======== Document section ========

— The House of Commons northern affairs committee concludes that the housing shortage and the high cost of transportation are crippling the North’s economic development. They are giving the federal government only 30 days to act on improving conditions in northern Quebec and Nunavut.
— Quebec’s education minister, François Legault, sends a letter to the Kativik School Board in which he confirms his commitment to the board’s relocation from Montreal to Nunavik, acknowledging that it was “important to the population.” The move will cost the province of Quebec an estimated $35 million.
— A psychiatrist’s report determines that accused murderer Taamusi Angyiou is sane and is able to stand trial for the murder of Evie Luuku. Angyiou, 26, of Akulivik faces a charge of first-degree murder in connection with Evie Luuku’s death, which occurred on April 6, 1998 in Akulivik. Angyiou also faces four other related charges: break and enter with intent to commit a crime, using a firearm while committing a crime, unlawful confinement and sexual assault. Angyiou’s lawyers have opted for a trial by jury.
June
— The Kativik Regional Government’s meeting in Puvirnituq tentatively throws its support behind a plan to allow Kativik Police Force members to carry sidearms by March, 2000.
— A badly burned 70-year old woman waits nine hours for medical treatment because no nurse from the nearby community of Kangiqsujuaq is willing to go out on the land and help her. Two nurses say that they aren’t allowed to travel out of the community to help Sarah Ningiuruvik at her camp because of “internal regulations.” After Rangers bring her back to the community, Ningiuruvik can’t be immediately medevaced out to Kuujjuaq, either, because pilots at every northern airline say they’ve already flown their legally allotted hours for the day. Ningiuruvik dies in a Quebec City hospital two days after her accidental burning.

======== Data excerpts ========

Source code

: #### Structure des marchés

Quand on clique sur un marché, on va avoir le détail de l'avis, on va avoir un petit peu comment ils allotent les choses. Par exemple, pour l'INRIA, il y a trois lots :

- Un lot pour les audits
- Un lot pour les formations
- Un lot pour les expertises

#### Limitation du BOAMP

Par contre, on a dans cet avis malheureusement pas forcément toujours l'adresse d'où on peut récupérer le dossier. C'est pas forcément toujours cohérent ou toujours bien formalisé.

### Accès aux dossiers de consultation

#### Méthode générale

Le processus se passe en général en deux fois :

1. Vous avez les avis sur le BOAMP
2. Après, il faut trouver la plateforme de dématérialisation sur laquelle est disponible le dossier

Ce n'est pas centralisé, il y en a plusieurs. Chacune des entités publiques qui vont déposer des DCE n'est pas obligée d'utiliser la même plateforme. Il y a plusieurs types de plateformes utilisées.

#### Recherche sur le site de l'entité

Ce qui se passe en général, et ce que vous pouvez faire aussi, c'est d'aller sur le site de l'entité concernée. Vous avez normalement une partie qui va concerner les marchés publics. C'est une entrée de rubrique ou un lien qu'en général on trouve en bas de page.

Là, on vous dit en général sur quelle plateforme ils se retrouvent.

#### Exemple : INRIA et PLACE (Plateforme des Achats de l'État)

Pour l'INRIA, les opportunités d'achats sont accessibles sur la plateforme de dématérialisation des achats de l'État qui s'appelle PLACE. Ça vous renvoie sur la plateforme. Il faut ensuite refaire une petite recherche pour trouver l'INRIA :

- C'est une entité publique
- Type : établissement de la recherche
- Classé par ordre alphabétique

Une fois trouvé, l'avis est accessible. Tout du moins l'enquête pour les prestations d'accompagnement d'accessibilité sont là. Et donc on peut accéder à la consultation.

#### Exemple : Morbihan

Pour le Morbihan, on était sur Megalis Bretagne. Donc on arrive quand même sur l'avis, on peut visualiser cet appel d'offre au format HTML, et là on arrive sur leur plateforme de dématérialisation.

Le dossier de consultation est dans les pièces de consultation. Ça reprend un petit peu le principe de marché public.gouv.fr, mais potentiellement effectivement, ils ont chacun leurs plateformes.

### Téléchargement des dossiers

========

Work instruction: Please resume the month-by-month chronology of northern news above, picking up right after its account of Sarah Ningiuruvik's death.

Output of the task:
— A Kuujjuaq woman, Jessie Snowball, 62, dies on June 4 after she is hit by an all-terrain vehicle. Snowball is walking towards the centre of town from Ikkaqivvik Bar around midnight when she is hit by a 4 x 4 vehicle traveling in the opposite direction.
— The Quebec government has embraced a last-minute amendment to its Midwife Act that should let aboriginal midwives continue to practice in the province. The amendent says the government can strike agreements with native communities to permit “a native person who is not a member of the Order [of midwives] to practice.” This opens the door for the continued, legal practice of Inuit community midwives at Puvirnituq’s Inuulitsivik Health Centre.
— Workers at the Raglan mine site in northern Quebec will soon join the United Steelworkers union. Within a few months they could begin negotiating their first collective labour agreement. More than 50 per cent of workers at the site support the union’s recruitment efforts by buying membership cards.
— Some 40 health workers demonstrate on June 15 in front of Kuujjuaq’s Tulattavik Health Centre. They bring their union’s message of “equity for all” to the streets, marching — in the snow — from the health centre to the Kuujjuaq Inn.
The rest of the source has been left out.